* _EXERCISE_
Every entry below is to be retyped exactly as it appears.

* _Stored items from a collection_
════
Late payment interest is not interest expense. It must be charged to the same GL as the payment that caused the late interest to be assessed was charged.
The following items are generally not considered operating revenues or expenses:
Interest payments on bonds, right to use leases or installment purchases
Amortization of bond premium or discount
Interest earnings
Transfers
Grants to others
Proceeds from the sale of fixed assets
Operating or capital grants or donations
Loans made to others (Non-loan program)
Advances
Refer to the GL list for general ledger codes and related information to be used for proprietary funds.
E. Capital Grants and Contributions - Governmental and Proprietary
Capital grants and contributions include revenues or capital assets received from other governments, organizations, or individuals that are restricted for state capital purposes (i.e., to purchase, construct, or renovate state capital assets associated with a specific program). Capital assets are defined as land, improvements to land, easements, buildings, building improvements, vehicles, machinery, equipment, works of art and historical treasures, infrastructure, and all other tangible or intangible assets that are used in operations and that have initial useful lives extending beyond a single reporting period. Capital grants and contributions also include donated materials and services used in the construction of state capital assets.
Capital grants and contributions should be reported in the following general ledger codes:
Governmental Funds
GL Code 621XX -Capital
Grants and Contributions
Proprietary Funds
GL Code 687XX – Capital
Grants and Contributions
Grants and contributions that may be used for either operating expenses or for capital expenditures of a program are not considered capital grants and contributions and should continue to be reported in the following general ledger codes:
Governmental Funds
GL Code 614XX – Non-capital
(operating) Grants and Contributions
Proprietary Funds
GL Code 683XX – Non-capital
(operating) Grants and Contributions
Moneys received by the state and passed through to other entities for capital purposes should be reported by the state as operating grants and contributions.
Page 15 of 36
════
* _TASK SOLUTION_
Late payment interest is not interest expense. It must be charged to the same GL as the payment that caused the late interest to be assessed was charged.
The following items are generally not considered operating revenues or expenses:
Interest payments on bonds, right to use leases or installment purchases
Amortization of bond premium or discount
Interest earnings
Transfers
Grants to others
Proceeds from the sale of fixed assets
Operating or capital grants or donations
Loans made to others (Non-loan program)
Advances
Refer to the GL list for general ledger codes and related information to be used for proprietary funds.
E. Capital Grants and Contributions - Governmental and Proprietary
Capital grants and contributions include revenues or capital assets received from other governments, organizations, or individuals that are restricted for state capital purposes (i.e., to purchase, construct, or renovate state capital assets associated with a specific program). Capital assets are defined as land, improvements to land, easements, buildings, building improvements, vehicles, machinery, equipment, works of art and historical treasures, infrastructure, and all other tangible or intangible assets that are used in operations and that have initial useful lives extending beyond a single reporting period. Capital grants and contributions also include donated materials and services used in the construction of state capital assets.
Capital grants and contributions should be reported in the following general ledger codes:
Governmental Funds
GL Code 621XX -Capital
Grants and Contributions
Proprietary Funds
GL Code 687XX – Capital
Grants and Contributions
Grants and contributions that may be used for either operating expenses or for capital expenditures of a program are not considered capital grants and contributions and should continue to be reported in the following general ledger codes:
Governmental Funds
GL Code 614XX – Non-capital
(operating) Grants and Contributions
Proprietary Funds
GL Code 683XX – Non-capital
(operating) Grants and Contributions
Moneys received by the state and passed through to other entities for capital purposes should be reported by the state as operating grants and contributions.
Page 15 of 36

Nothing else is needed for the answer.